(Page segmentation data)
[Start of section]
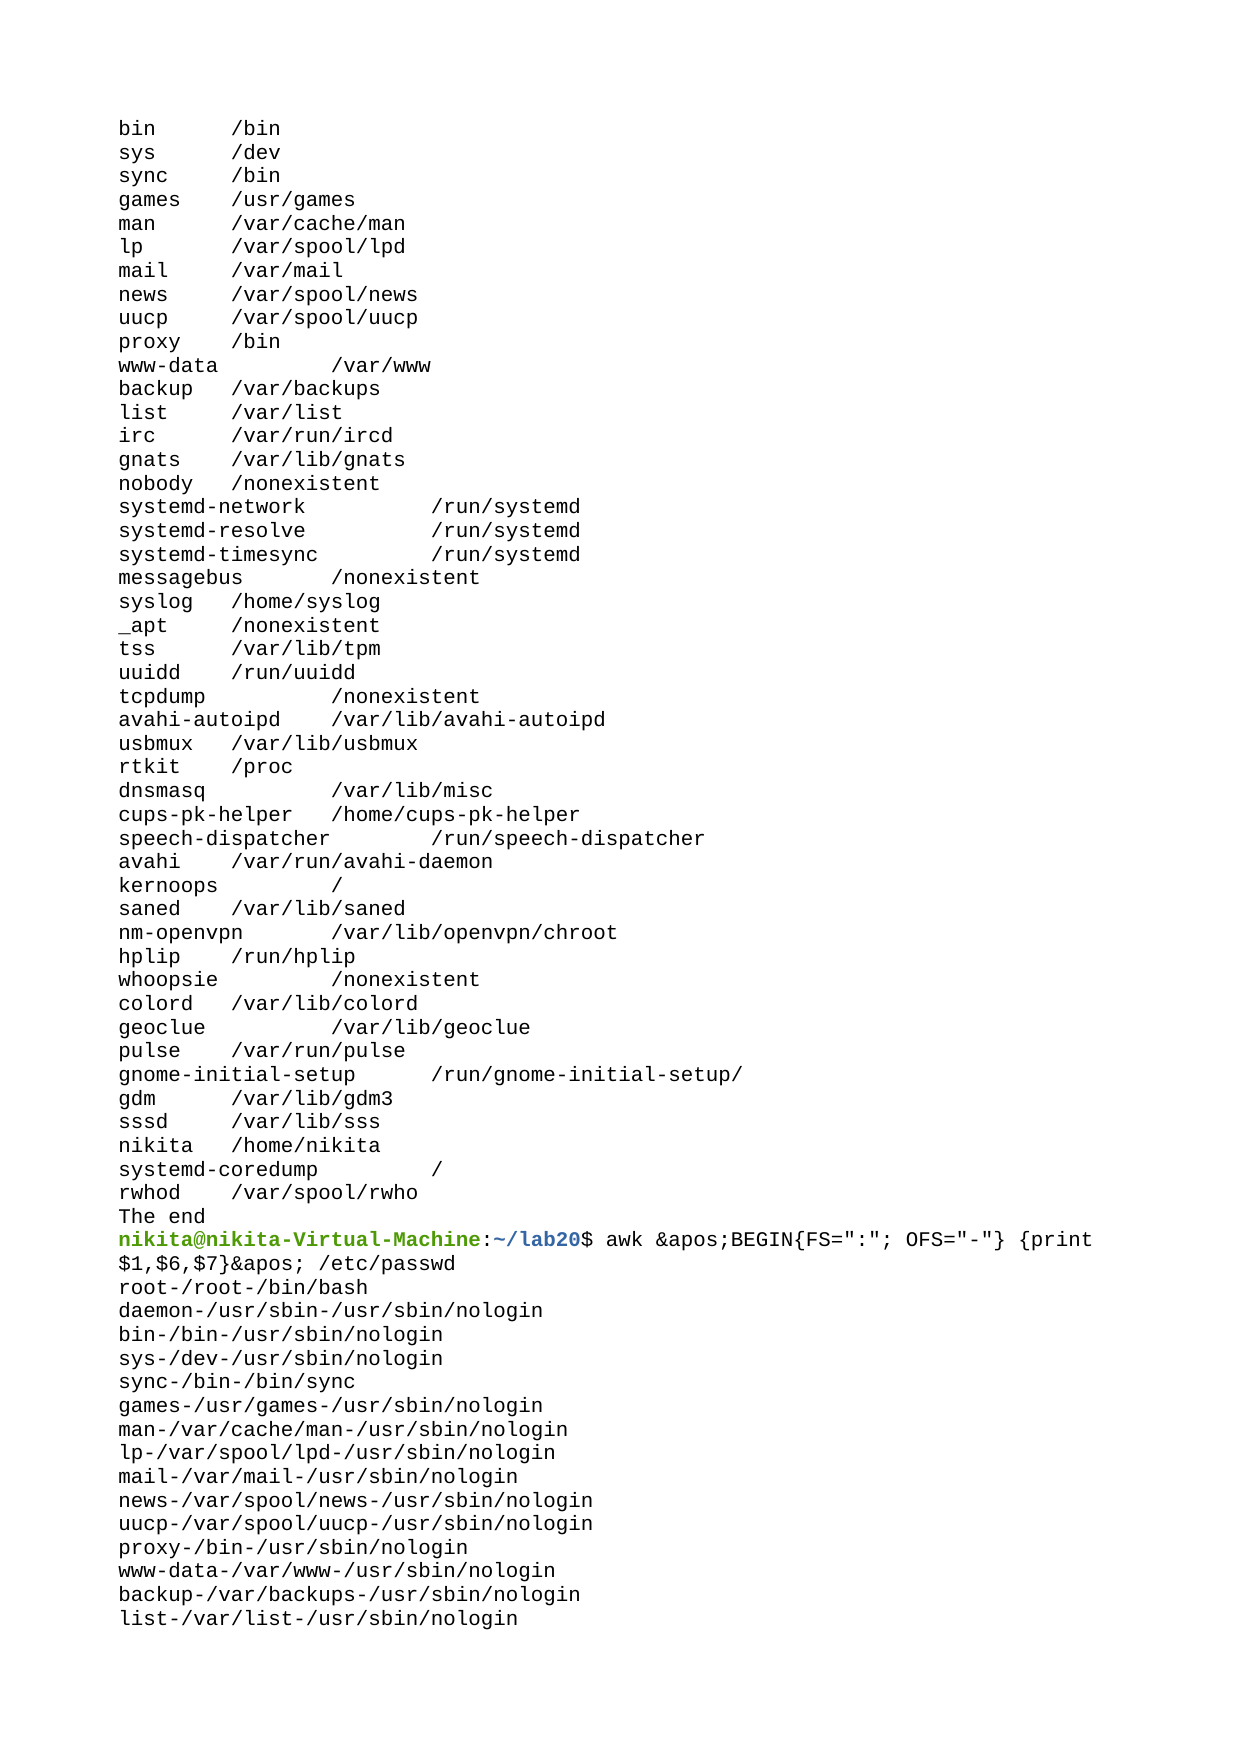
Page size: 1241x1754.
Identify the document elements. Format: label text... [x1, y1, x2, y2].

text rwhod /var/spool/rwho [118, 1182, 1122, 1206]
text sssd /var/lib/sss [118, 1111, 1122, 1135]
text bin-/bin-/usr/sbin/nologin [118, 1324, 1122, 1348]
text kernoops / [118, 875, 1122, 898]
text sys /dev [118, 142, 1122, 165]
text tcpdump /nonexistent [118, 686, 1122, 709]
text games-/usr/games-/usr/sbin/nologin [118, 1395, 1122, 1419]
text list-/var/list-/usr/sbin/nologin [118, 1608, 1122, 1631]
text uucp-/var/spool/uucp-/usr/sbin/nologin [118, 1513, 1122, 1537]
text man-/var/cache/man-/usr/sbin/nologin [118, 1419, 1122, 1442]
text lp-/var/spool/lpd-/usr/sbin/nologin [118, 1442, 1122, 1466]
text news-/var/spool/news-/usr/sbin/nologin [118, 1489, 1122, 1513]
text dnsmasq /var/lib/misc [118, 780, 1122, 804]
text cups-pk-helper /home/cups-pk-helper [118, 804, 1122, 827]
text bin /bin [118, 118, 1122, 142]
text irc /var/run/ircd [118, 426, 1122, 449]
text games /usr/games [118, 189, 1122, 213]
text speech-dispatcher /run/speech-dispatcher [118, 827, 1122, 851]
text The end [118, 1206, 1122, 1229]
text systemd-timesync /run/systemd [118, 544, 1122, 567]
text nm-openvpn /var/lib/openvpn/chroot [118, 922, 1122, 946]
text avahi /var/run/avahi-daemon [118, 851, 1122, 875]
text www-data /var/www [118, 354, 1122, 378]
text backup-/var/backups-/usr/sbin/nologin [118, 1584, 1122, 1608]
text colord /var/lib/colord [118, 993, 1122, 1017]
text gnome-initial-setup /run/gnome-initial-setup/ [118, 1064, 1122, 1088]
text man /var/cache/man [118, 213, 1122, 236]
text gnats /var/lib/gnats [118, 449, 1122, 473]
text avahi-autoipd /var/lib/avahi-autoipd [118, 709, 1122, 733]
text _apt /nonexistent [118, 615, 1122, 638]
text lp /var/spool/lpd [118, 236, 1122, 260]
text messagebus /nonexistent [118, 567, 1122, 591]
text mail-/var/mail-/usr/sbin/nologin [118, 1466, 1122, 1489]
text list /var/list [118, 402, 1122, 426]
text sys-/dev-/usr/sbin/nologin [118, 1348, 1122, 1371]
text systemd-network /run/systemd [118, 496, 1122, 520]
text sync /bin [118, 165, 1122, 189]
text tss /var/lib/tpm [118, 638, 1122, 662]
text uuidd /run/uuidd [118, 662, 1122, 686]
text systemd-resolve /run/systemd [118, 520, 1122, 544]
text news /var/spool/news [118, 284, 1122, 307]
text usbmux /var/lib/usbmux [118, 733, 1122, 757]
text saned /var/lib/saned [118, 898, 1122, 922]
text whoopsie /nonexistent [118, 969, 1122, 993]
text systemd-coredump / [118, 1158, 1122, 1182]
text sync-/bin-/bin/sync [118, 1371, 1122, 1395]
text rtkit /proc [118, 757, 1122, 780]
text backup /var/backups [118, 378, 1122, 402]
text nikita /home/nikita [118, 1135, 1122, 1158]
text proxy-/bin-/usr/sbin/nologin [118, 1537, 1122, 1561]
text hplip /run/hplip [118, 946, 1122, 969]
text syslog /home/syslog [118, 591, 1122, 615]
text mail /var/mail [118, 260, 1122, 284]
text gdm /var/lib/gdm3 [118, 1088, 1122, 1111]
text root-/root-/bin/bash [118, 1277, 1122, 1300]
text nobody /nonexistent [118, 473, 1122, 496]
text www-data-/var/www-/usr/sbin/nologin [118, 1561, 1122, 1584]
text nikita@nikita-Virtual-Machine:~/lab20$ awk &apos;BEGIN{FS=":"; OFS="-"} {print $1,$6,$7}&apos; /etc/passwd [118, 1229, 1122, 1277]
text uucp /var/spool/uucp [118, 307, 1122, 331]
text proxy /bin [118, 331, 1122, 354]
text daemon-/usr/sbin-/usr/sbin/nologin [118, 1300, 1122, 1324]
text pulse /var/run/pulse [118, 1040, 1122, 1064]
text geoclue /var/lib/geoclue [118, 1017, 1122, 1040]
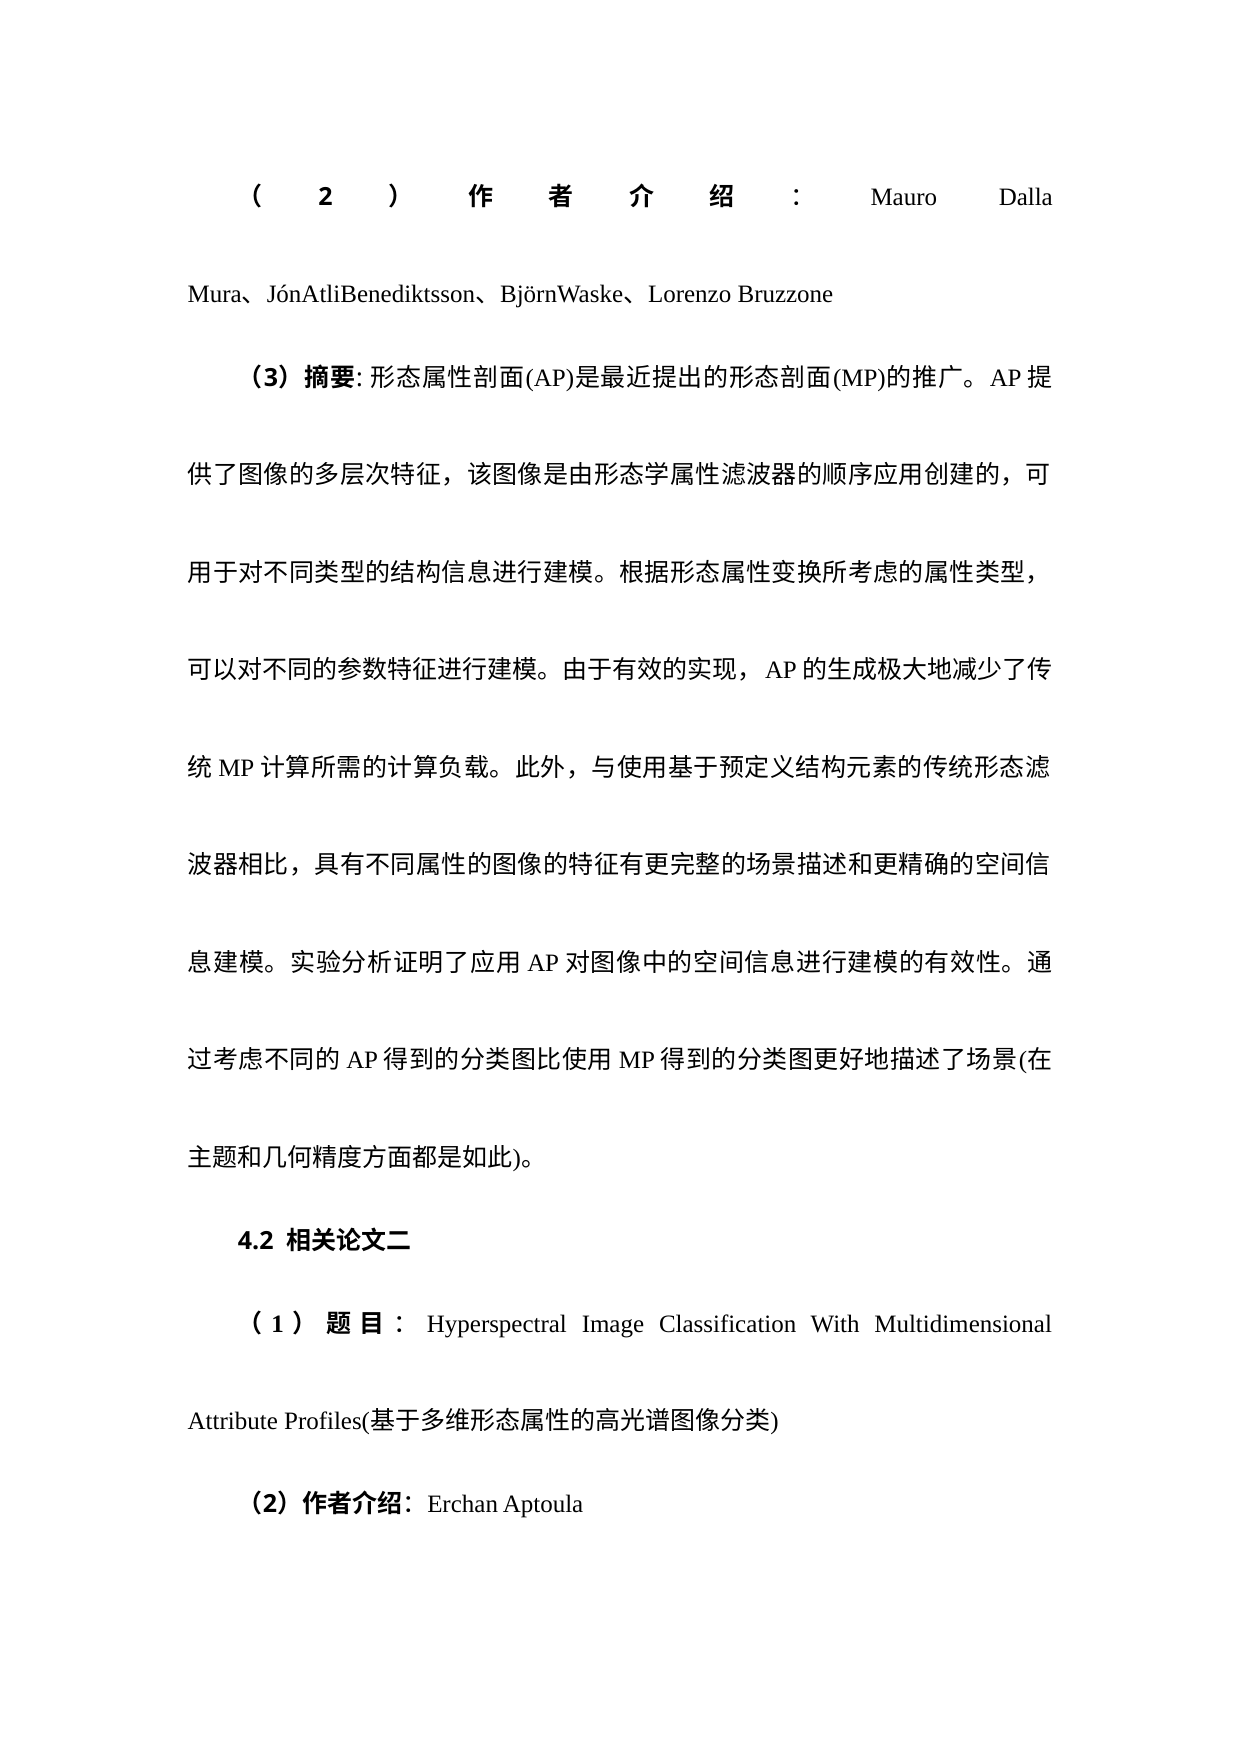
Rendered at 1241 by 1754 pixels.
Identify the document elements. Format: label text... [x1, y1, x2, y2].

text （3）摘要: 形态属性剖面(AP)是最近提出的形态剖面(MP)的推广。AP提供了图像的多层次特征，该图像是由形态学属性滤波器的顺序应用创建的，可用于对不同类型的结构信息进行建模。根据形态属性变换所考虑的属性类型，可以对不同的参数特征进行建模。由于有效的实现，AP的生成极大地减少了传统MP计算所需的计算负载。此外，与使用基于预定义结构元素的传统形态滤波器相比，具有不同属性的图像的特征有更完整的场景描述和更精确的空间信息建模。实验分析证明了应用AP对图像中的空间信息进行建模的有效性。通过考虑不同的AP得到的分类图比使用MP得到的分类图更好地描述了场景(在主题和几何精度方面都是如此)。 [187, 343, 1053, 1188]
text （2）作者介绍：Mauro Dalla Mura、JónAtliBenediktsson、BjörnWaske、Lorenzo Bruzzone [187, 162, 1053, 324]
text （2）作者介绍：Erchan Aptoula [187, 1469, 1053, 1534]
text 4.2 相关论文二 [187, 1206, 1053, 1271]
text （1）题目：Hyperspectral Image Classification With Multidimensional Attribute Profiles(基于多维形态属性的高光谱图像分类) [187, 1289, 1053, 1451]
[End of section]
- [ACTIVITY]:
Checking each line of the data, count the ones containing "mail", and give only that count.

- [WRITTEN RESPONSE]:
2